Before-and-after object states
==========
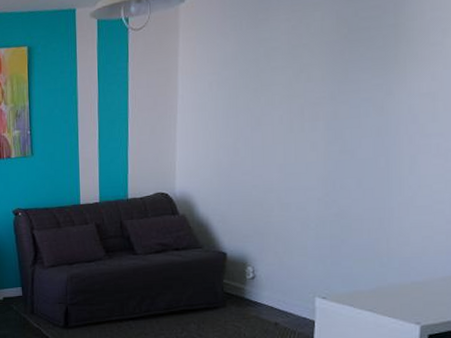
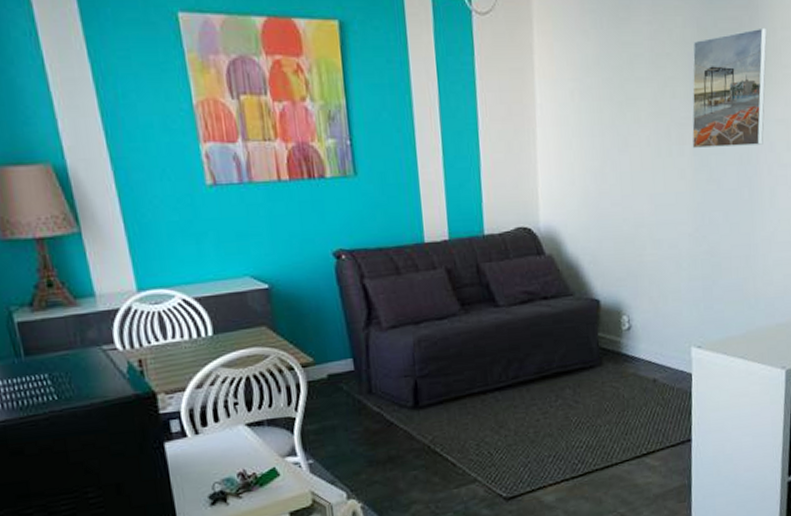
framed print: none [325,11,413,125] -> present [692,27,767,149]

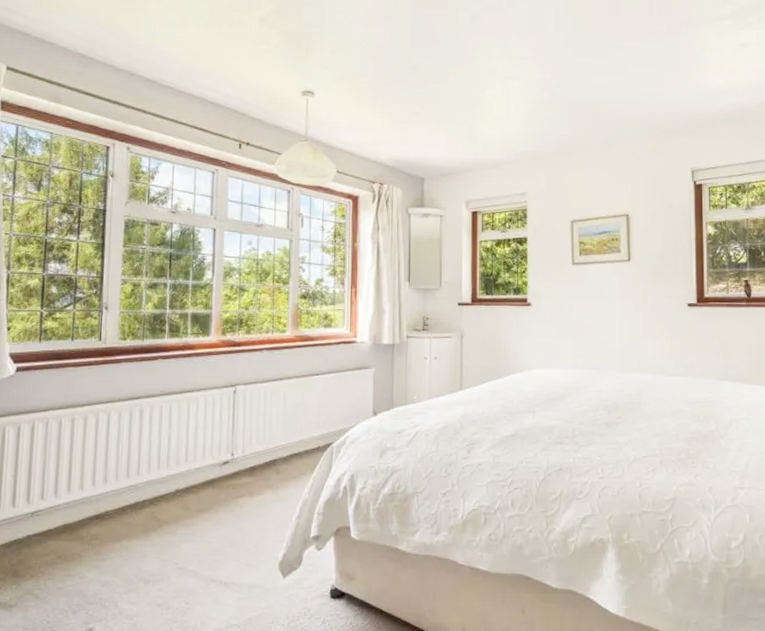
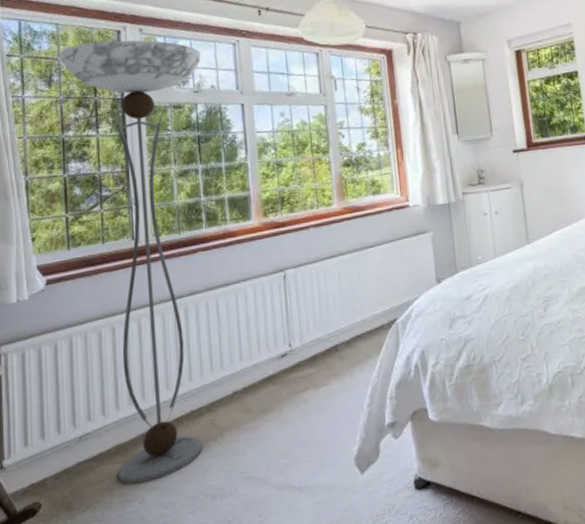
floor lamp: none [51,154,181,561] -> present [60,40,202,484]

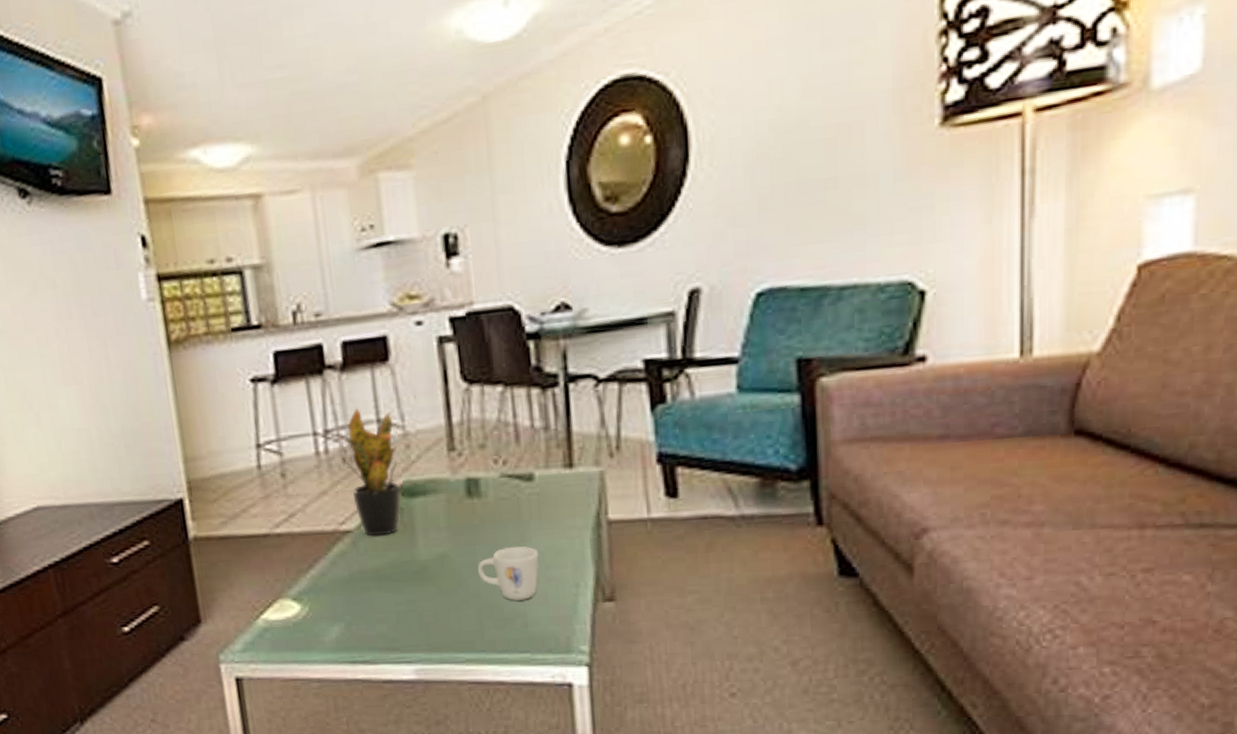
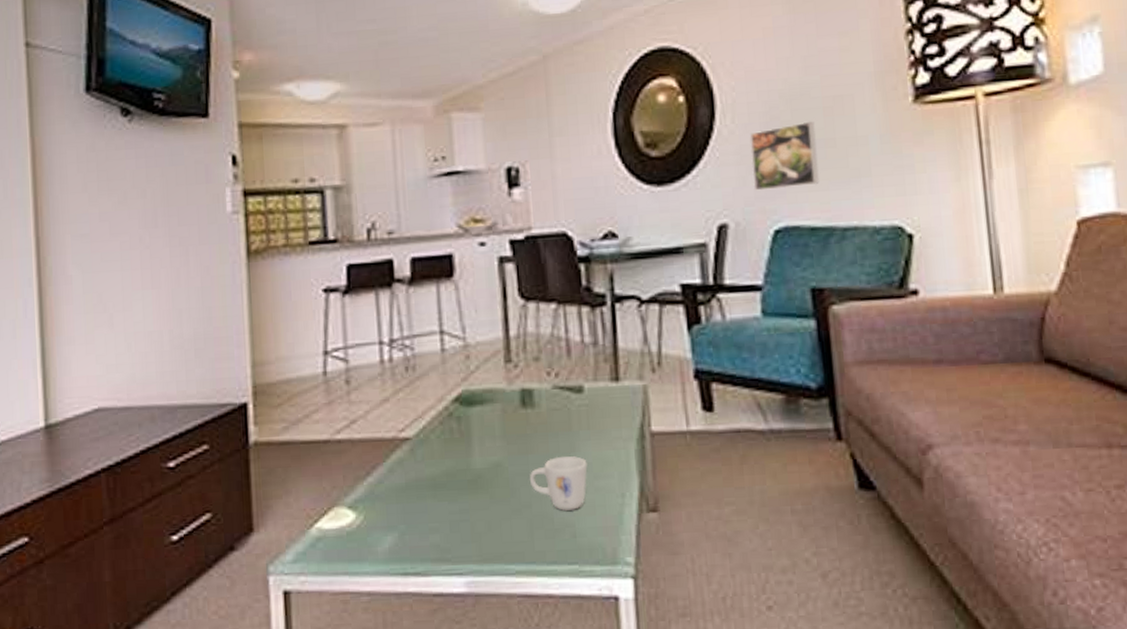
potted plant: present [337,408,412,536] -> none [402,320,471,444]
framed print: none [730,158,814,247] -> present [749,122,819,191]

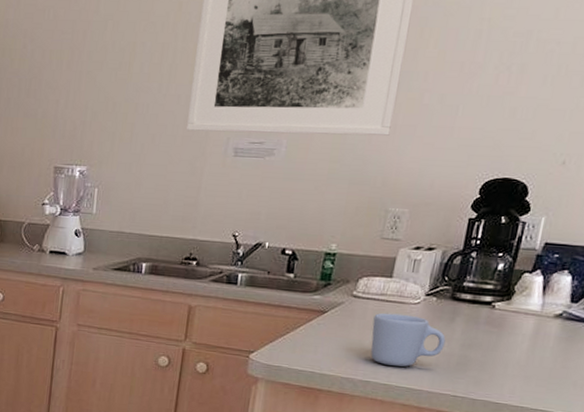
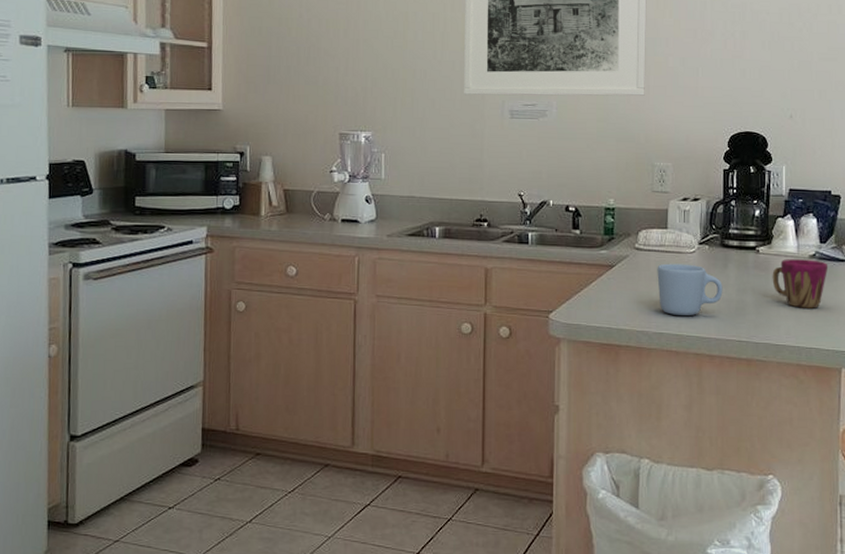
cup: none [504,316,576,370] -> present [772,259,829,309]

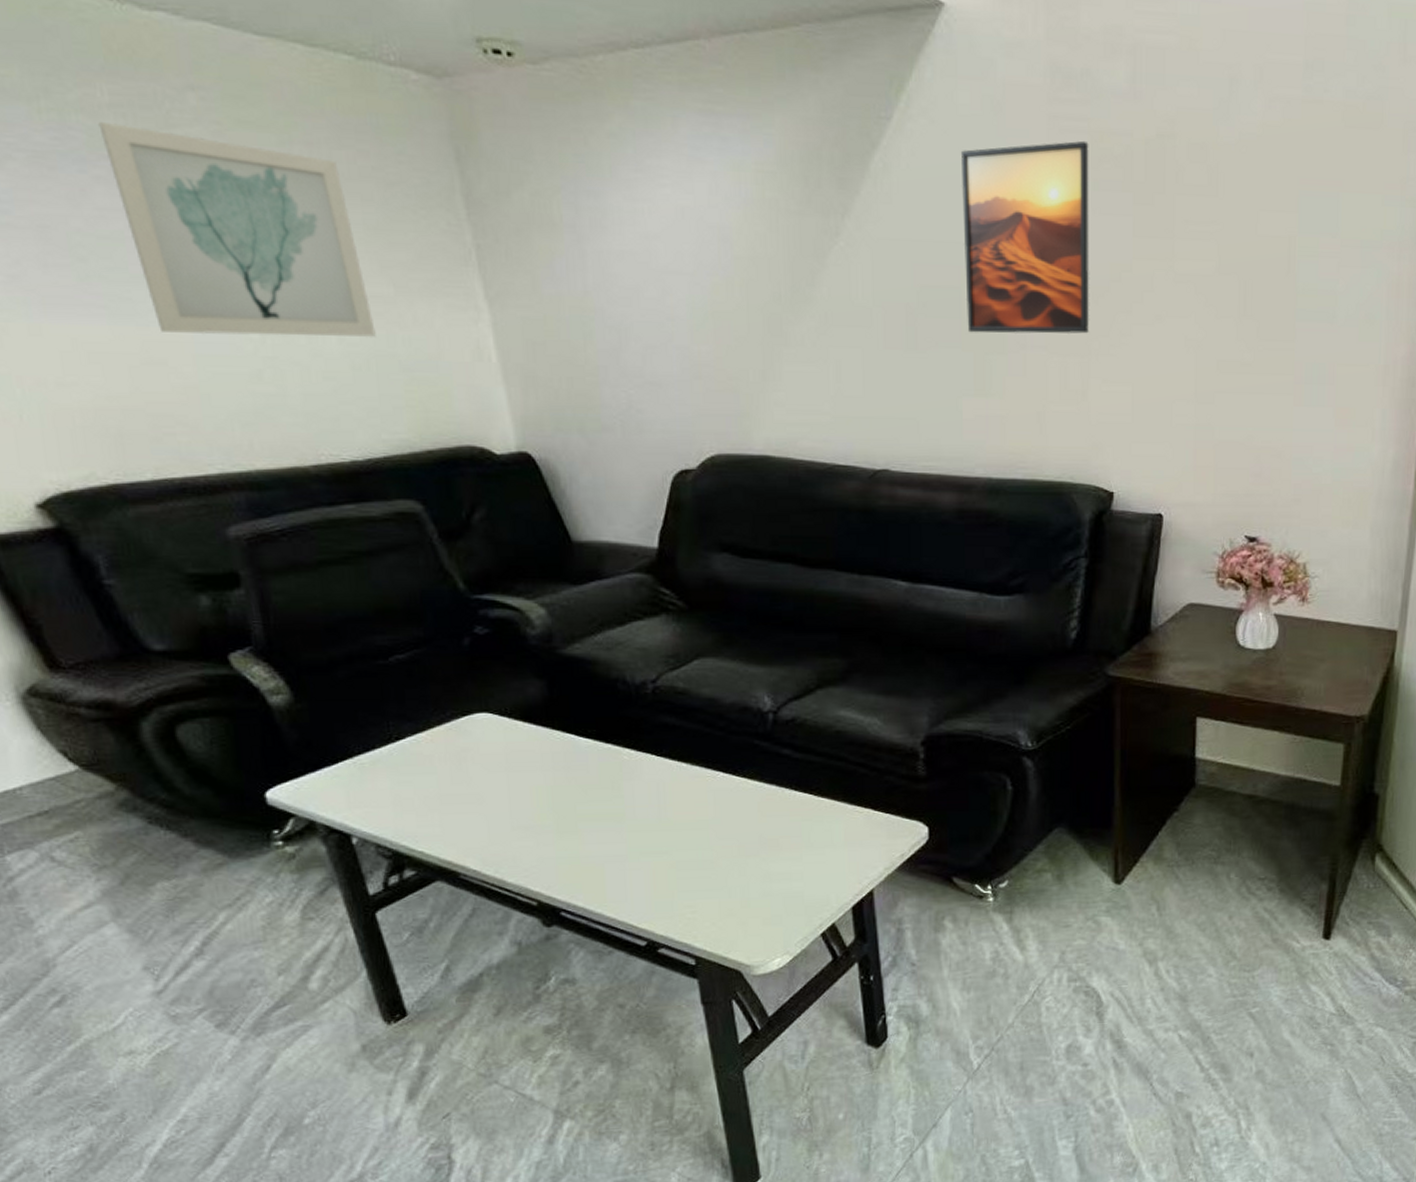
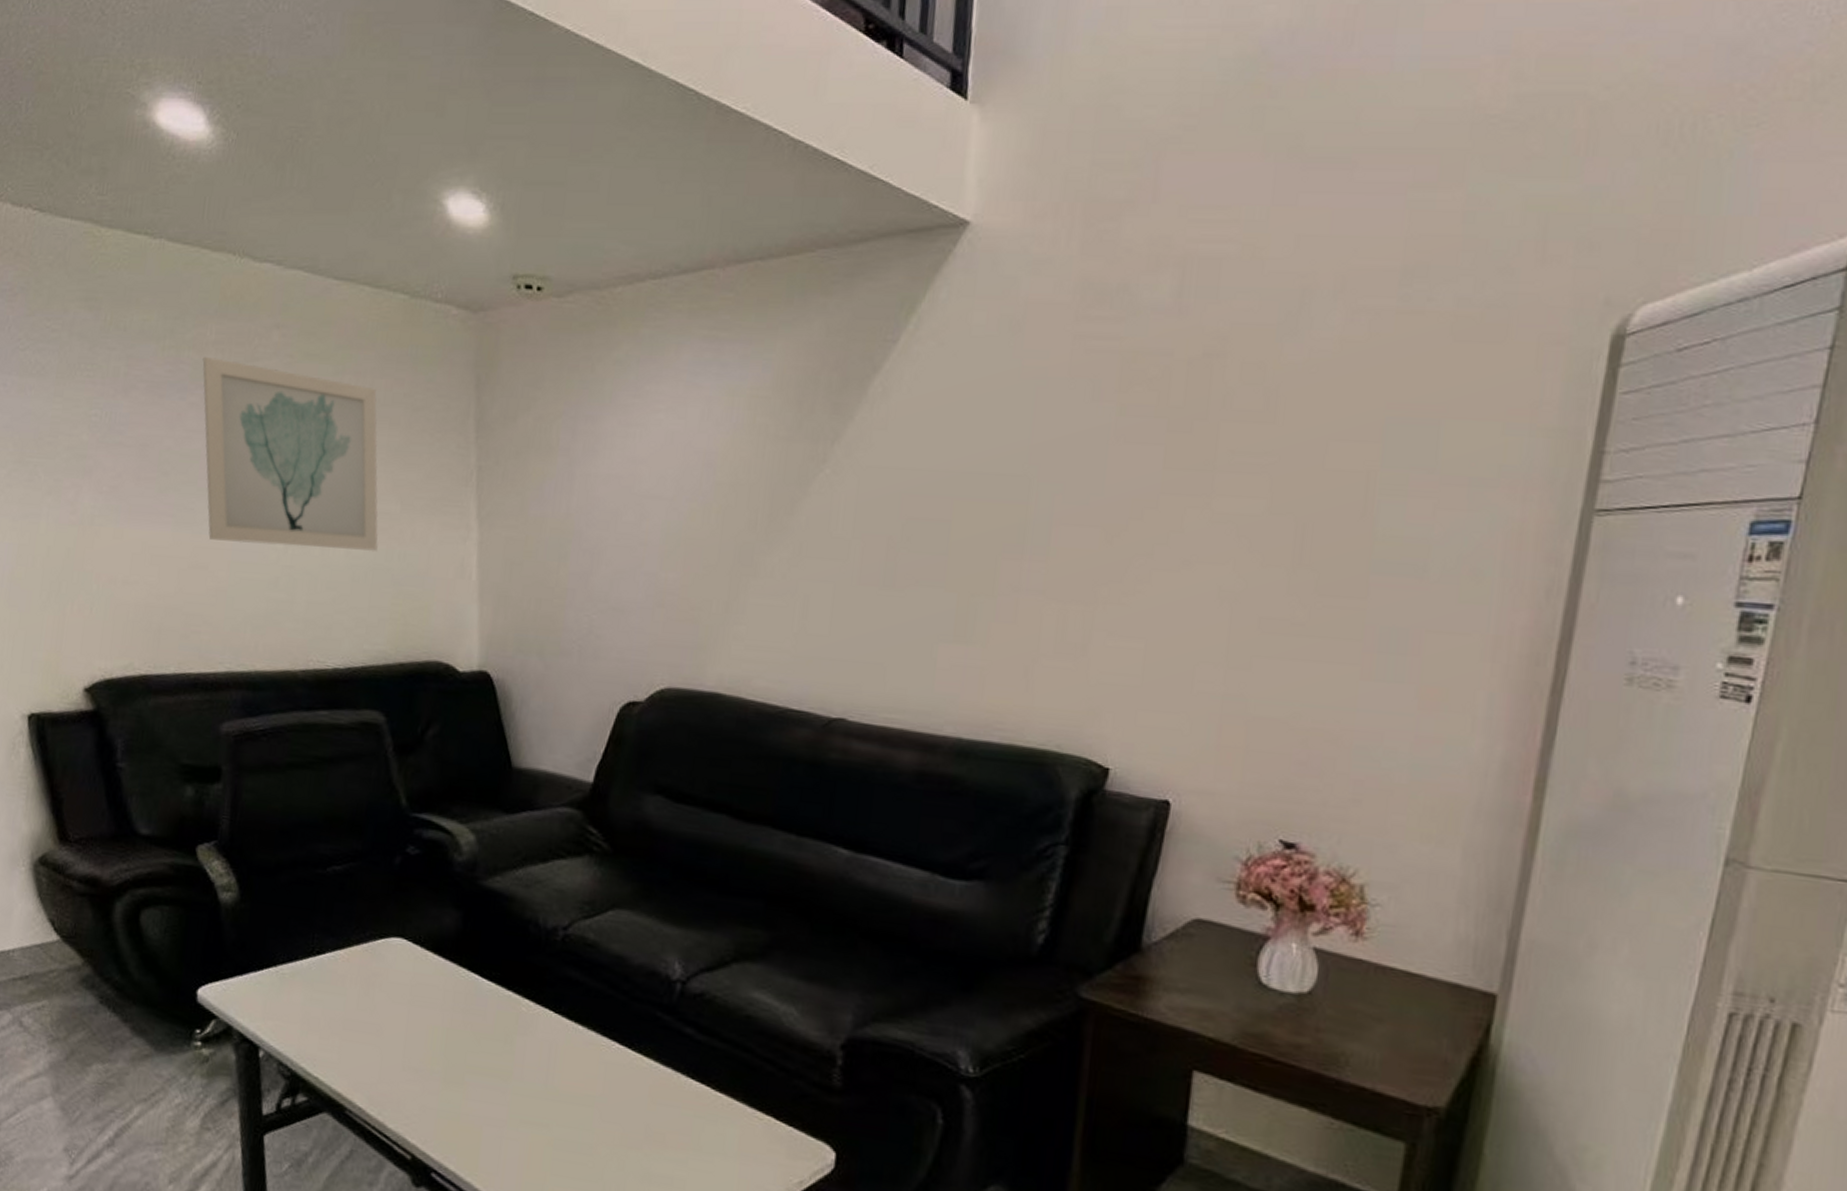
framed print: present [960,140,1089,334] -> none [953,361,1119,578]

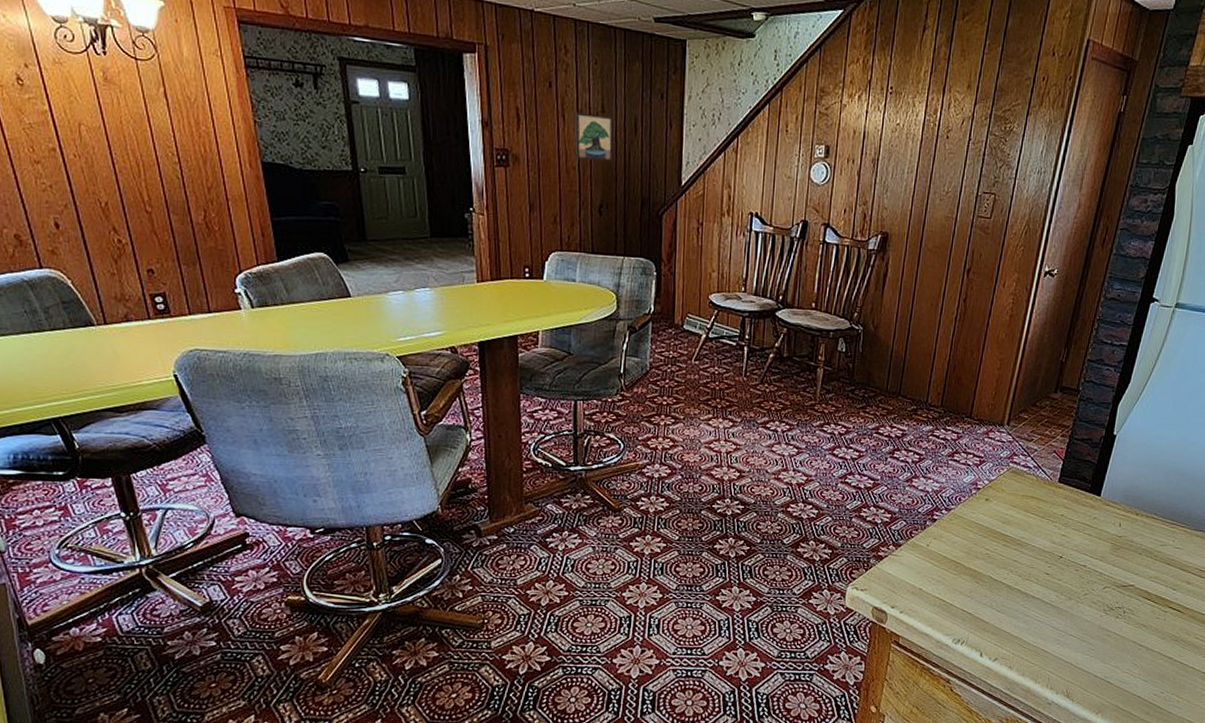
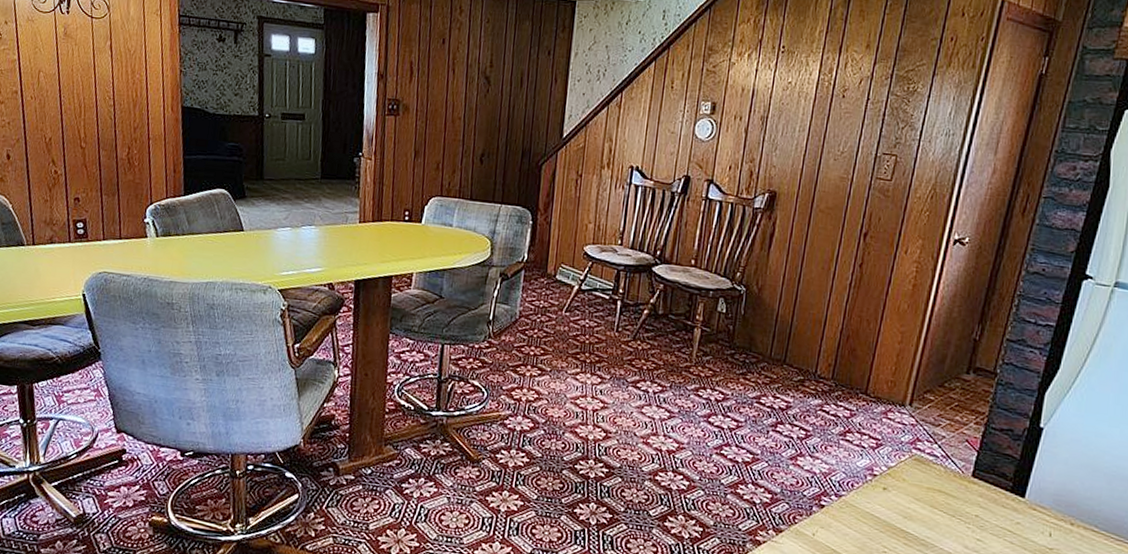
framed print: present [575,112,614,162] -> none [462,66,501,113]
==========
A faithful copy of all the lines above is needed, with the pictures omitted.

framed print: none [325,11,413,125] -> present [692,27,767,149]

floor lamp: none [51,154,181,561] -> present [60,40,202,484]

potted plant: present [337,408,412,536] -> none [402,320,471,444]
framed print: none [730,158,814,247] -> present [749,122,819,191]

cup: none [504,316,576,370] -> present [772,259,829,309]

framed print: present [960,140,1089,334] -> none [953,361,1119,578]

framed print: present [575,112,614,162] -> none [462,66,501,113]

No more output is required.